Humala y los 15 minutos “positivos”, por @jestremadoyroa

 

Hace unos días, el presidente Ollanta Humala  pidió  a los canales de televisión “dar 15 minutos de noticias positivas” en los matutinos.

“Les propongo a los periodistas y medios destinar 15 o 20 minutos de sus noticieros matutinos, que empiezan a las 6 a.m. y concluyen a las 9 a.m. para las noticias positivas. No les estoy pidiendo que le hagan ‘publicherry’ al Gobierno. Destaquen el trabajo de las comunidades de Huaycán, de las del Cono Norte. Demos 15 minutos de noticias positivas que podamos ver con nuestros hijos”, dijo.

Este pedido lo hizo el Jefe de Estado luego de calificar en una oportunidad de “gallinazos” a los periodistas.

Lo que sucede es lo que en este blog hemos comentado más de una vez: al Poder, por más democrático que se proclame,  no le agrada la actividad periodística cuando es independiente y crítica del régimen.  Le resulta incómoda.

En los regímenes totalitarios y dictatoriales no hay incomodidad alguna.  Sencillamente los medios son estatales o, por lo menos, forzadamente sumisos, incapaces de informar sobre hechos que desagradan al gobierno.

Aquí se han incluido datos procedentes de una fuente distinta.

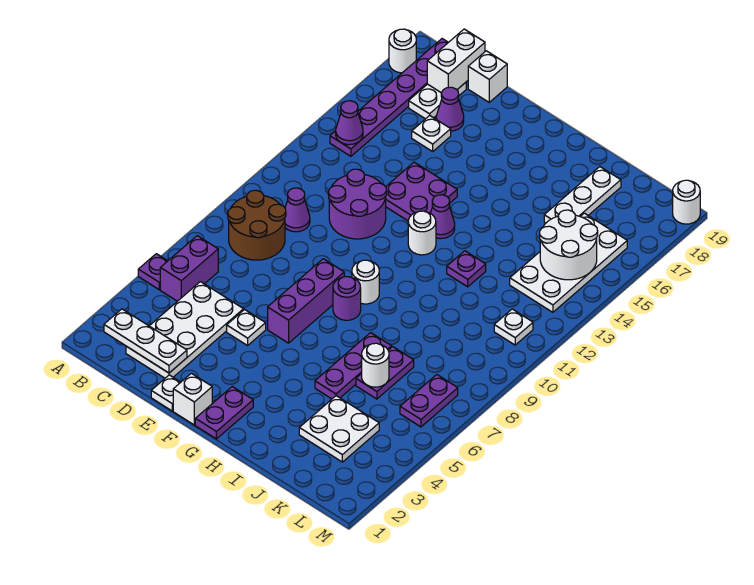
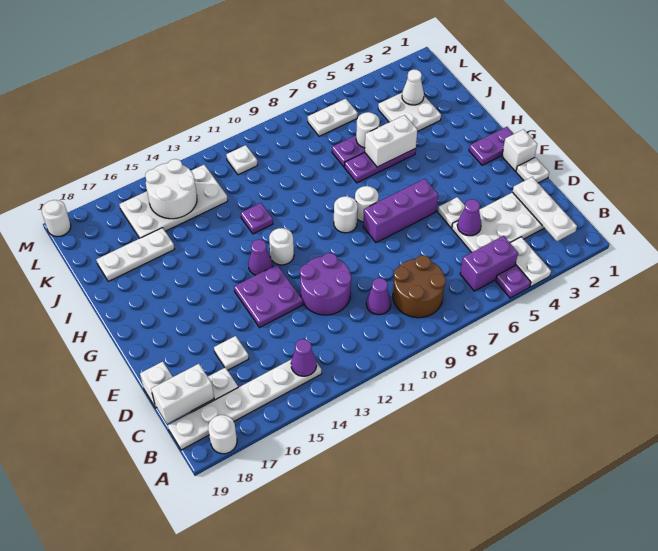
none -> white plate A4:B4 level 1
purple plate B14:B19 level 1 -> white plate B14:B19 level 1
purple cone D17 level 1 -> purple cone D5 level 2
purple round brick G8 level 1 -> white round brick G8 level 1
none -> white brick I5:I6 level 2
none -> white cone K3 level 2
purple plate L6:L7 level 1 -> white plate L6:L7 level 1

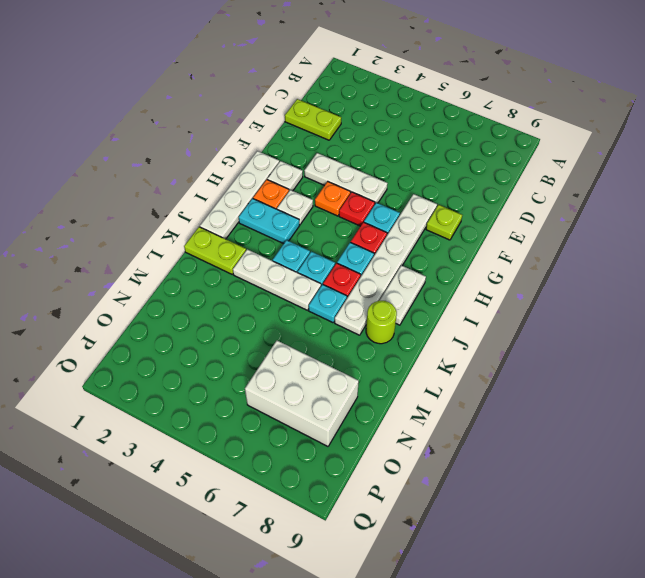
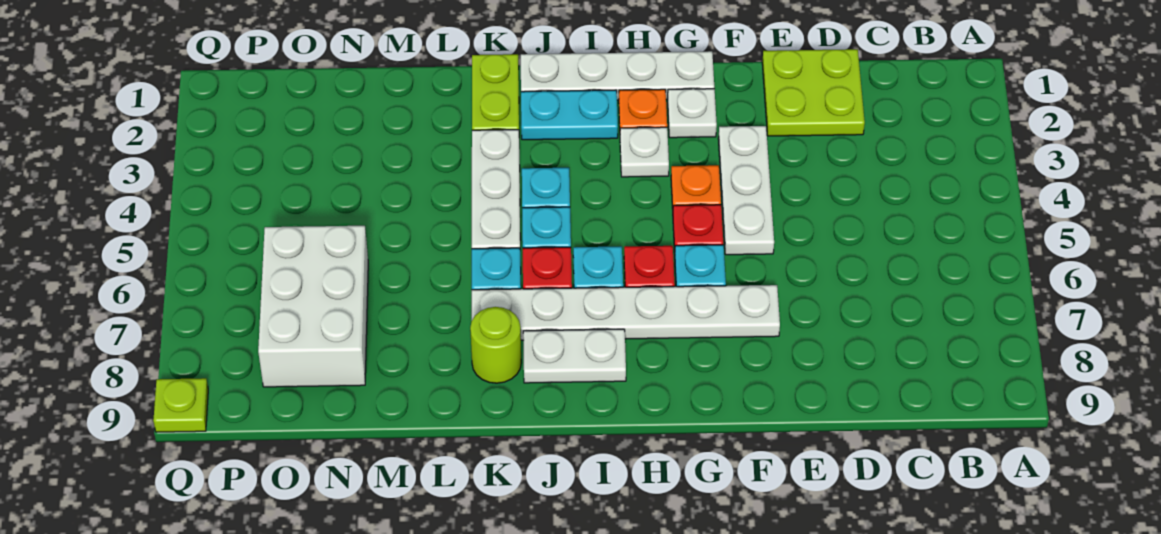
lime plate D1:D2 level 1 -> lime plate D1:E2 level 1
lime plate F8 level 1 -> lime plate Q9 level 1
cyan plate I2:I3 level 1 -> cyan plate I2:J2 level 1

Profesionalmente lo pedido por el Presidente merece precisiones:

1.- Cuando se habla de noticias positivas en realidad se debe indicar hechos o sucesos positivos,  Las noticias no son positivas, ni negativas, buenas o malas. Son los acontecimientos lo que se pueden calificar como tales. Las noticias sólo dan cuenta, informan sobre esos sucesos.

2.- El dar cuenta obligadamente de sucesos que se consideran positivos, que  en el mayor número de casos no son de interés general, sino de un público reducido, lleva a la teleaudiencia  a  cambiar de canal, a no prestarles atención. En muchos casos, algunos acontecimientos “positivos” son de interés general y su difusión no necesita ser digitada, ni obligada.

3.- Para los medios de comunicación cualquier intervención gubernamental, aunque se muestre como un pedido, resulta  una limitación a su libertad de información,  una presión condicionante del Poder.  Para algunos comentaristas, como una velada amenaza para una intervención más amplia, como ha ocurrido en algunos países.